*** Opening Dataset content ***

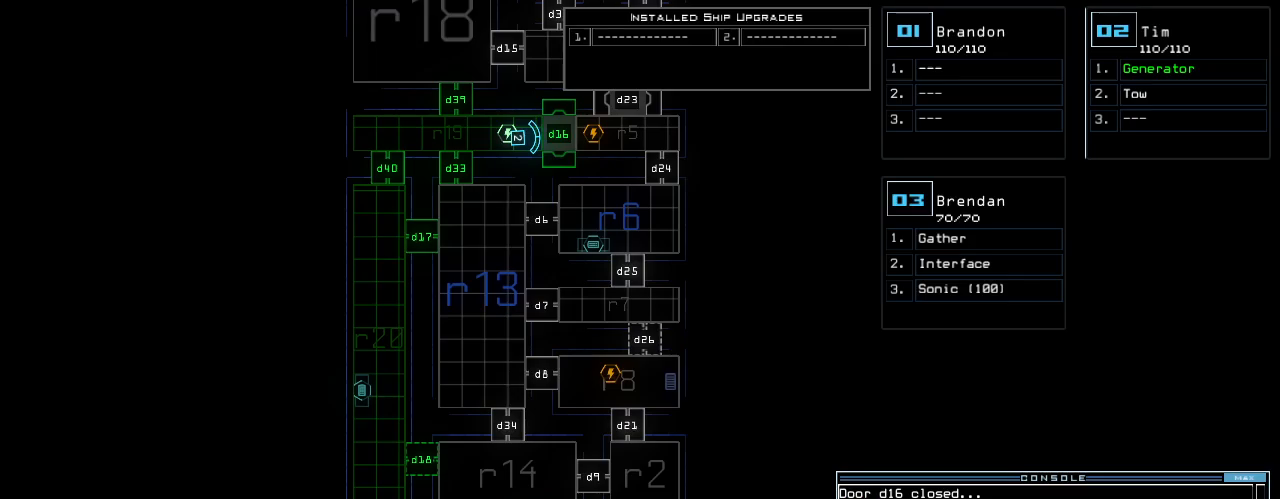
{"keys": ["d"], "events": [[20, "1", "up"], [140, "space", "down"], [240, "space", "up"], [440, "d", "down"]]}
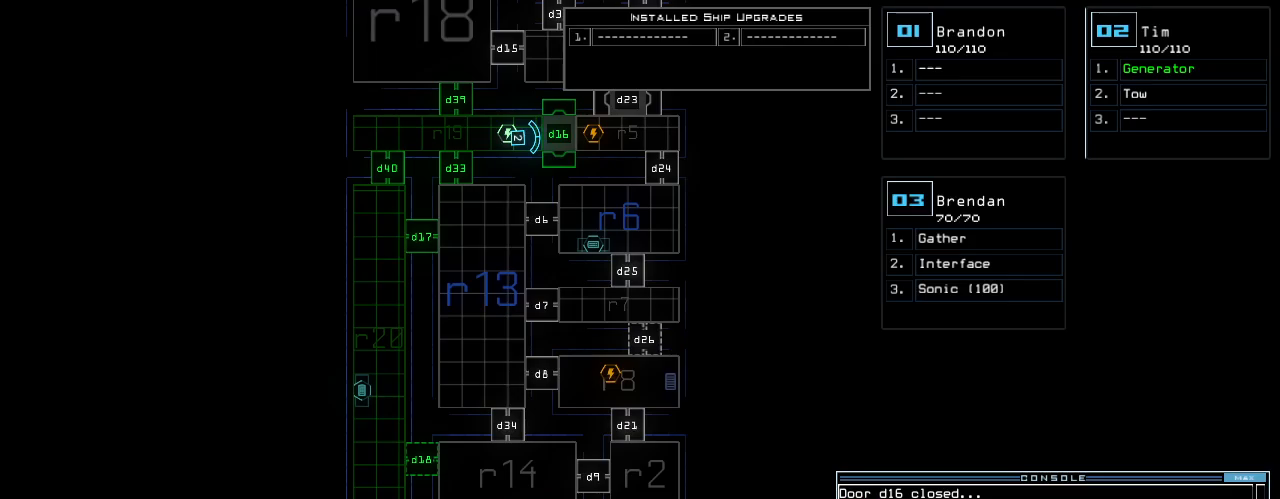
{"keys": [], "events": [[20, "d", "up"]]}
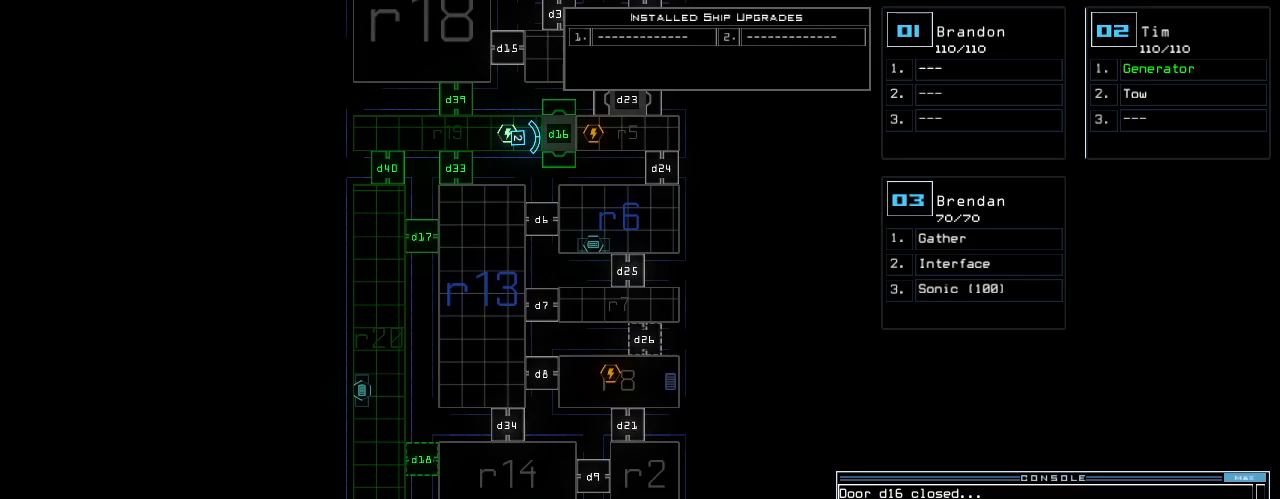
{"keys": [], "events": []}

*** Closing Dataset content ***

= Activity =
Every word of the data should be reproduced exactly; please omit any pictures.

= Answer space =
{"keys": ["d"], "events": [[20, "1", "up"], [140, "space", "down"], [240, "space", "up"], [440, "d", "down"]]}
{"keys": [], "events": [[20, "d", "up"]]}
{"keys": [], "events": []}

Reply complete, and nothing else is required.